The position of the drawings in these compositions is relatively consistent. With other works, such as those based on West Bay, it varies considerably. Focusing on the distinctive feature of the gabled house, at the foot of the cliff at West Bay, shows how the composition shifts within the limits of its support, altering the height of the horizon, the depth of sky or breadth of sea. Colour, too, creates its own variations upon landscape. Gardiner talks of trying to capture the psychedelic feel of these places: the magic and vibrancy of the space. There are idiosyncratic colour combinations in his paintings – salmon, orange, acid yellow, turquoise – that seem to mirror this vividly.

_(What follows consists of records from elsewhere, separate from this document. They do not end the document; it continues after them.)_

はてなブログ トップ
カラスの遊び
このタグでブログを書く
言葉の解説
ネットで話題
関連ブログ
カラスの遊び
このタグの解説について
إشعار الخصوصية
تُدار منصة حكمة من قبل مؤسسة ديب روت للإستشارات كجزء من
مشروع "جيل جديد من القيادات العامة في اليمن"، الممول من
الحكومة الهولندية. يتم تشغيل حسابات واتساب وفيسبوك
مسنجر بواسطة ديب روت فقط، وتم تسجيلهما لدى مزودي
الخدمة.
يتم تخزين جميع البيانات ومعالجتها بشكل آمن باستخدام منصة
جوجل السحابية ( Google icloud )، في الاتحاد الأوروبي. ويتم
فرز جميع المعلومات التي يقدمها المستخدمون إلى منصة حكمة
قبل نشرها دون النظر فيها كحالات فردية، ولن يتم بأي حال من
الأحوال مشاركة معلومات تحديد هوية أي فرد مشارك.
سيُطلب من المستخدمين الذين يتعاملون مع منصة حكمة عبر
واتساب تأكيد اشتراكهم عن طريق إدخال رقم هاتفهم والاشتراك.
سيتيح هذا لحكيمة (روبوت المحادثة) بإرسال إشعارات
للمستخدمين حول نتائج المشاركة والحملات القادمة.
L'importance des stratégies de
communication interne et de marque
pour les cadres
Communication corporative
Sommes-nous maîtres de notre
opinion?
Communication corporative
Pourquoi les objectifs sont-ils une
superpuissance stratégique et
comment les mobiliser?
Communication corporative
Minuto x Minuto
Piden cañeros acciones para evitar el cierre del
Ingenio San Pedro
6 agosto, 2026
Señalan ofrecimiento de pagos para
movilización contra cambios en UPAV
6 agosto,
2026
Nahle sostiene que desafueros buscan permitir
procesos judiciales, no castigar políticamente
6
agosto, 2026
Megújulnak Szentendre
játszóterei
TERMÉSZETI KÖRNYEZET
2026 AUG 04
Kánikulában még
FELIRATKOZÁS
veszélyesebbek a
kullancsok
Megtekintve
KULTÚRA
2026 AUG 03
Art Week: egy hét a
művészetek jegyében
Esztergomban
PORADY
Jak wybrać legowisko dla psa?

Strata’s paintings on paper incorporate a further technique for the first time. In the summer of 2018, working in a marquee in his garden, Gardiner learnt the process of marbling. Paint, dropped into tanks of water thickened with carrageenan (extracted from seaweed), floats in pebble-like shapes. Subsequent additions of colour can be combed, agitated or feathered. Dipping paper into the liquid, it became coated with veined patterns familiar from the endpapers of eighteenth- and nineteenth-century books, including the leatherbound set of F. E. Hulme’s Familiar Wild Flowers, owned by Gardiner’s grandmother, that had prompted him to attempt marbling. Beguiling though the effects were, he chose only to retain certain areas: others were rinsed away or over-painted. In Durdle Door I (2021), marbling reinforces the trajectory of the coast and intersects with clifftop paths to resemble molten rock.